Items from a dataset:
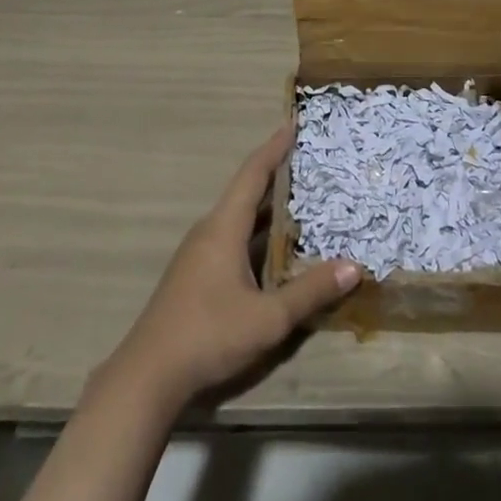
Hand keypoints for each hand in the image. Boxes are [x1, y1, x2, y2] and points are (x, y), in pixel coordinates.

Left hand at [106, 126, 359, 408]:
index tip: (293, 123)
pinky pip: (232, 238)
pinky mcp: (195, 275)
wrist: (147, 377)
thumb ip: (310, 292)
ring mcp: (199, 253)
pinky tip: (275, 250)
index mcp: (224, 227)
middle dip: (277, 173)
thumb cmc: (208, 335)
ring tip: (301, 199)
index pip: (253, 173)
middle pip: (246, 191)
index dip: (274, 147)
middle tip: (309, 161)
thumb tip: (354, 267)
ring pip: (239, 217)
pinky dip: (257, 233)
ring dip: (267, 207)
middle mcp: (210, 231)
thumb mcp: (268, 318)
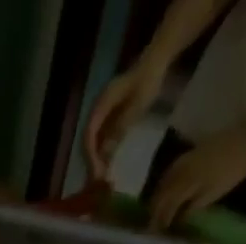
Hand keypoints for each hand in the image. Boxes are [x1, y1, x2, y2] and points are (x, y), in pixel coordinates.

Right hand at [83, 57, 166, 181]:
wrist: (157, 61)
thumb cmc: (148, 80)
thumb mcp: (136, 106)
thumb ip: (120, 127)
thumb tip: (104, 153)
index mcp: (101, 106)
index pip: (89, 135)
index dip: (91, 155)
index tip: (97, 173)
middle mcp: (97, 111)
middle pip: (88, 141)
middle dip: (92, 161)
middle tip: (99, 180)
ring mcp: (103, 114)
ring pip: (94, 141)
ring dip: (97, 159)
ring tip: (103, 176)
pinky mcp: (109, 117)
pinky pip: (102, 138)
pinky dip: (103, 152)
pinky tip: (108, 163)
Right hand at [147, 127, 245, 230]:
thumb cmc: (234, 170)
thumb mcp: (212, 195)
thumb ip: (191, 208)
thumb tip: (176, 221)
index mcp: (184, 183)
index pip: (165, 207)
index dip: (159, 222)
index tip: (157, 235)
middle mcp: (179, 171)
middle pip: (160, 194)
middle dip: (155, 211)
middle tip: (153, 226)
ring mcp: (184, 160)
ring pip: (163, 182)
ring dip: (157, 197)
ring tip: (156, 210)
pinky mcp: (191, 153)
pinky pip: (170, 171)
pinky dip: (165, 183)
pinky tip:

» WORK TO COMPLETE
From the line containing "thumb tip: (354, 267)" through the line containing "ring dip: (97, 159)", copy every line above exactly, without pictures.

» YOUR SOLUTION
thumb tip: (354, 267)
ring pip: (239, 217)
pinky dip: (257, 233)
ring dip: (267, 207)
middle mcp: (210, 231)
thumb mcp: (268, 318)
Hand keypoints for each hand in the image. Boxes are [x1, y1, x2, y2] and points are (x, y), in pixel coordinates.

Right hand at [83, 57, 166, 181]:
wrist: (157, 61)
thumb cmc: (148, 80)
thumb mcp: (136, 106)
thumb ip: (120, 127)
thumb tip: (104, 153)
index mcp: (101, 106)
index pip: (89, 135)
index dip: (91, 155)
index tip: (97, 173)
middle mcp: (97, 111)
middle pip: (88, 141)
middle dip: (92, 161)
middle tip: (99, 180)
ring mcp: (103, 114)
ring pip: (94, 141)
ring dip: (97, 159)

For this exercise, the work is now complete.